Prof. Jonathan R. Wolpaw
Director, National Center for Adaptive Neurotechnologies
Wadsworth Center. New York State Deparment of Health
Department of Neurology, Albany Stratton VA Medical Center
Department of Neurology, Neurological Institute, Columbia University
Title: The Spinal Cord Functions as a Negotiated Equilibrium: Scientific and Clinical Implications
Abstract: Like the rest of the CNS, the spinal cord undergoes activity-dependent plasticity during development, as behaviors are acquired and maintained throughout life, and in response to trauma and disease. Nevertheless, it continues to serve all the behaviors in an individual’s repertoire. How does this reliability come about? How does the spinal cord remain a reliable final common pathway throughout life? Recent studies suggest the following hypothesis. The substrate of each behavior is a network of plasticity that operates as a hierarchy in which plasticity in the brain induces and maintains plasticity in the spinal cord. Each time the behavior occurs, deviations from its key features (i.e., deviations from optimal performance) guide changes in its substrate that reduce the deviations: the spinal cord provides the brain with performance information that guides appropriate changes in the hierarchy of plasticity that produces the behavior. All the behaviors in the repertoire undergo this process concurrently; each is an independent agent that repeatedly induces plasticity to preserve its key features despite the plasticity induced by other behaviors. The aggregate process is a negotiation among the behaviors; they negotiate the properties of the spinal neurons and synapses that they all use. The ongoing negotiation maintains the spinal cord in an equilibrium – a negotiated equilibrium – that serves all the behaviors. This hypothesis makes major predictions that are borne out by experiment.

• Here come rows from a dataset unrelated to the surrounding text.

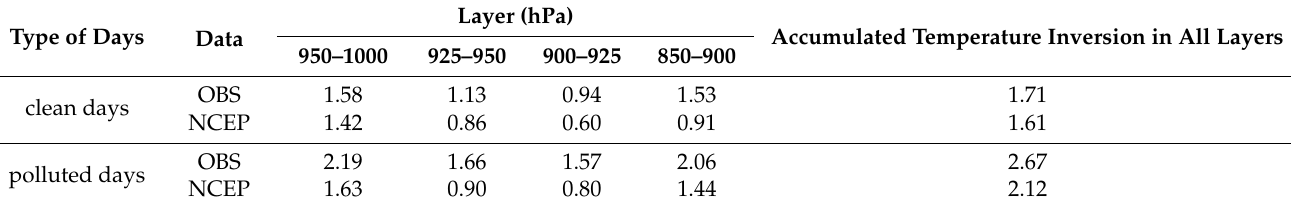
Table 6. Statistics for the temperature inversion (units: °C).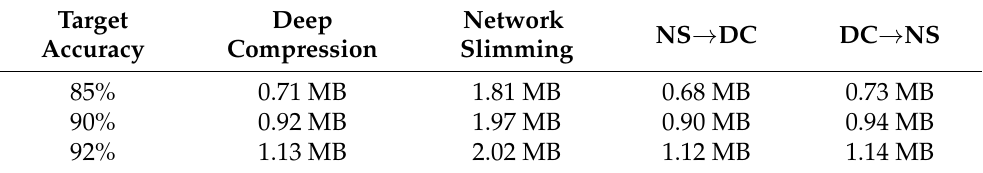
DC and DC NS for DenseNet-40. → →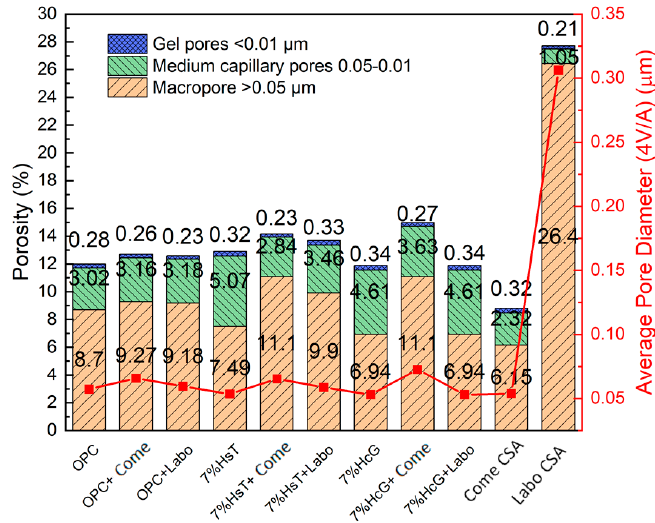
Figure 7. Porosity and average pore diameter at 28 days of curing.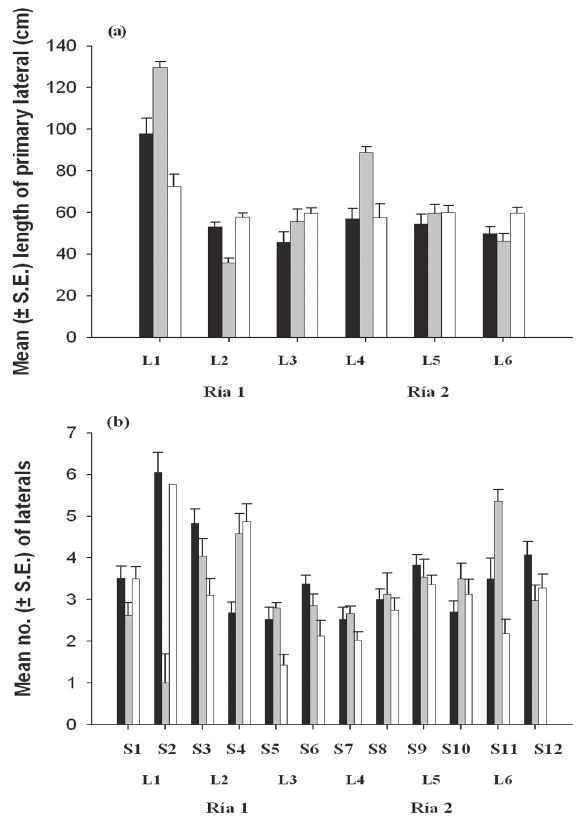
Fig . 4. – temporal v ariation of morphological variables at location and site scales, respectively. Mean (± s.e.) of (a) length of primary lateral (cm) at each of the 3 locations within the 2 rias (n = 72) and (b) number of laterals at each of the 2 sites, at the 3 locations within the 2 rias (n = 36). black, grey and white bars represent March, april and July, respectively. ria 1: ría de vigo; ria 2: ría de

Furthermore, it underlies a promising new approach to restoring useful function to people with spinal cord injuries or other disorders.
Short CV:
Over the past 30 years, Dr. Wolpaw’s laboratory has developed and used operant conditioning of spinal reflexes as a model for defining the plasticity underlying learning. His group’s recent work shows that reflex conditioning can guide spinal cord plasticity in spinal cord-injured rats and can thereby improve locomotion. Clinical researchers are now finding evidence that such conditioning can improve locomotion in people with partial spinal cord injuries. For the past 20 years, Dr. Wolpaw has also led development of EEG-based brain-computer interface (BCI) technology to provide non-muscular communication and control to people who are paralyzed. Most recently, his group has begun to provide BCI systems to severely disabled people for daily use in their homes.